WHAT IS EXPECTED: Count the lines below that contain the word "Ακολουθήστε", and reply with only that number.

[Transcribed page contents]

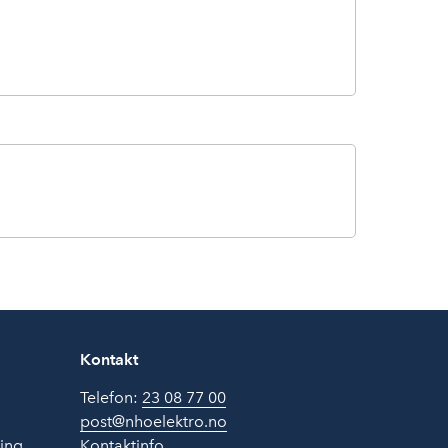
Kontakt
Telefon:
23 08 77 00
post@nhoelektro.no
ring
Kontaktinfo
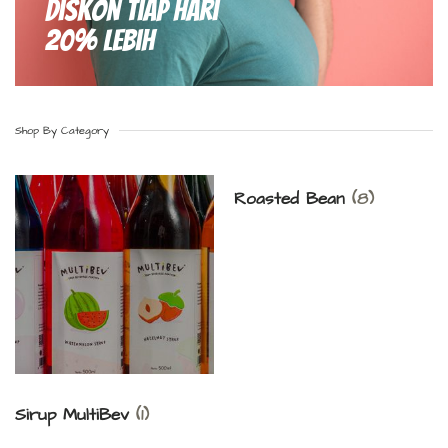
Diskon Tiap hari
20% Lebih
Shop By Category
Roasted Bean
(8)
Sirup MultiBev
(1)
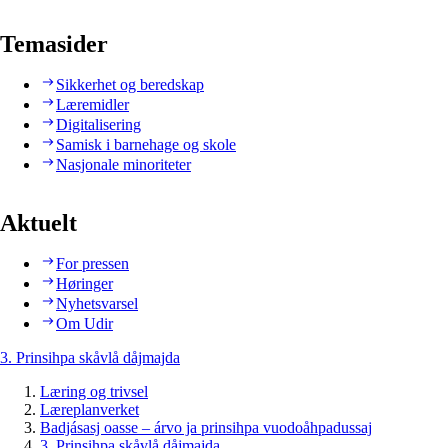
Temasider
Sikkerhet og beredskap
Læremidler
Digitalisering
Samisk i barnehage og skole
Nasjonale minoriteter
Aktuelt
For pressen
Høringer
Nyhetsvarsel
Om Udir
3. Prinsihpa skåvlå dåjmajda
Læring og trivsel
Læreplanverket
Badjásasj oasse – árvo ja prinsihpa vuodoåhpadussaj
3. Prinsihpa skåvlå dåjmajda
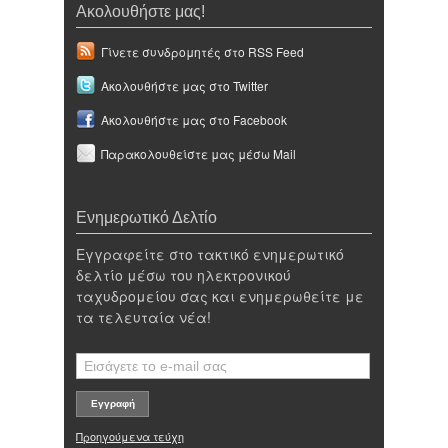
Ακολουθήστε μας!
Γίνετε συνδρομητές στο RSS Feed
Ακολουθήστε μας στο Twitter
Ακολουθήστε μας στο Facebook
Παρακολουθείστε μας μέσω Mail
Ενημερωτικό Δελτίο
Εγγραφείτε στο τακτικό ενημερωτικό
δελτίο μέσω του ηλεκτρονικού
ταχυδρομείου σας και ενημερωθείτε με
τα τελευταία νέα!
Προηγούμενα τεύχη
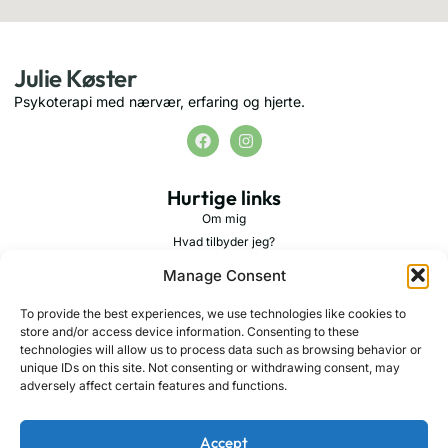
Julie Køster
Psykoterapi med nærvær, erfaring og hjerte.
Hurtige links
Om mig
Hvad tilbyder jeg?
Metode
Manage Consent
Priser
Kontakt
To provide the best experiences, we use technologies like cookies to
store and/or access device information. Consenting to these
technologies will allow us to process data such as browsing behavior or
Kontakt
unique IDs on this site. Not consenting or withdrawing consent, may
+45 42 74 23 95
adversely affect certain features and functions.
mail@juliekoester.dk
Accept
Thorvaldsensvej 3, Baghuset, 1871 Frederiksberg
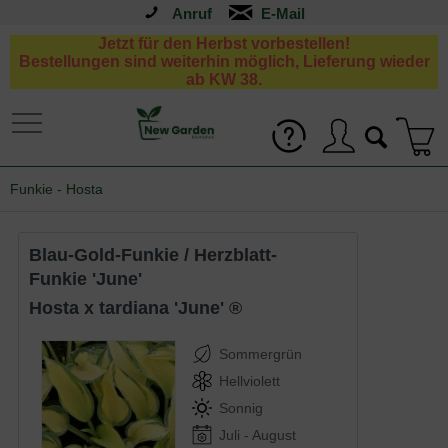
Anruf
Jetzt für den Herbst vorbestellen!
Bestellungen sind weiterhin möglich, Lieferung wieder
ab KW 38.
Funkie - Hosta
Blau-Gold-Funkie / Herzblatt-
Funkie 'June'
Hosta x tardiana 'June' ®
Sommergrün
Hellviolett
Sonnig
Juli - August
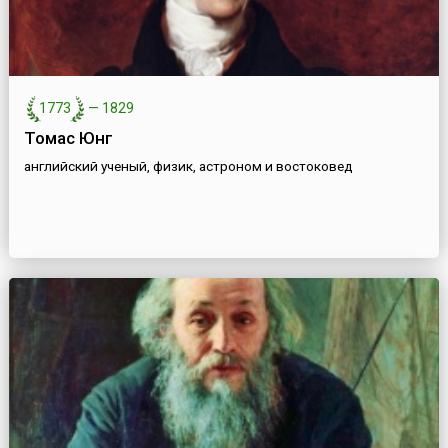
1773
—
1829
Томас Юнг
английский ученый, физик, астроном и востоковед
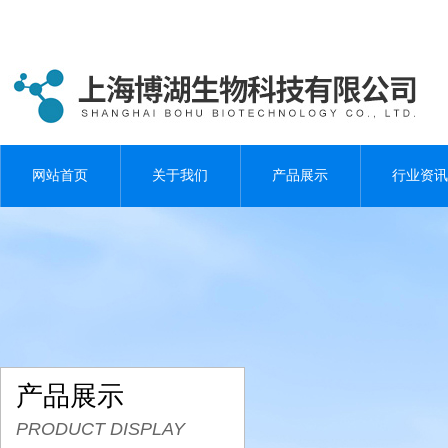
网站首页
关于我们
产品展示
行业资讯
产品展示
PRODUCT DISPLAY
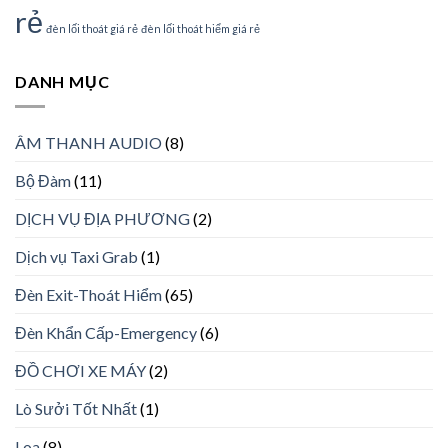
rẻ
đèn lối thoát giá rẻ
đèn lối thoát hiểm giá rẻ
DANH MỤC
ÂM THANH AUDIO
(8)
Bộ Đàm
(11)
DỊCH VỤ ĐỊA PHƯƠNG
(2)
Dịch vụ Taxi Grab
(1)
Đèn Exit-Thoát Hiểm
(65)
Đèn Khẩn Cấp-Emergency
(6)
ĐỒ CHƠI XE MÁY
(2)
Lò Sưởi Tốt Nhất
(1)
Loa
(8)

ANSWER: 3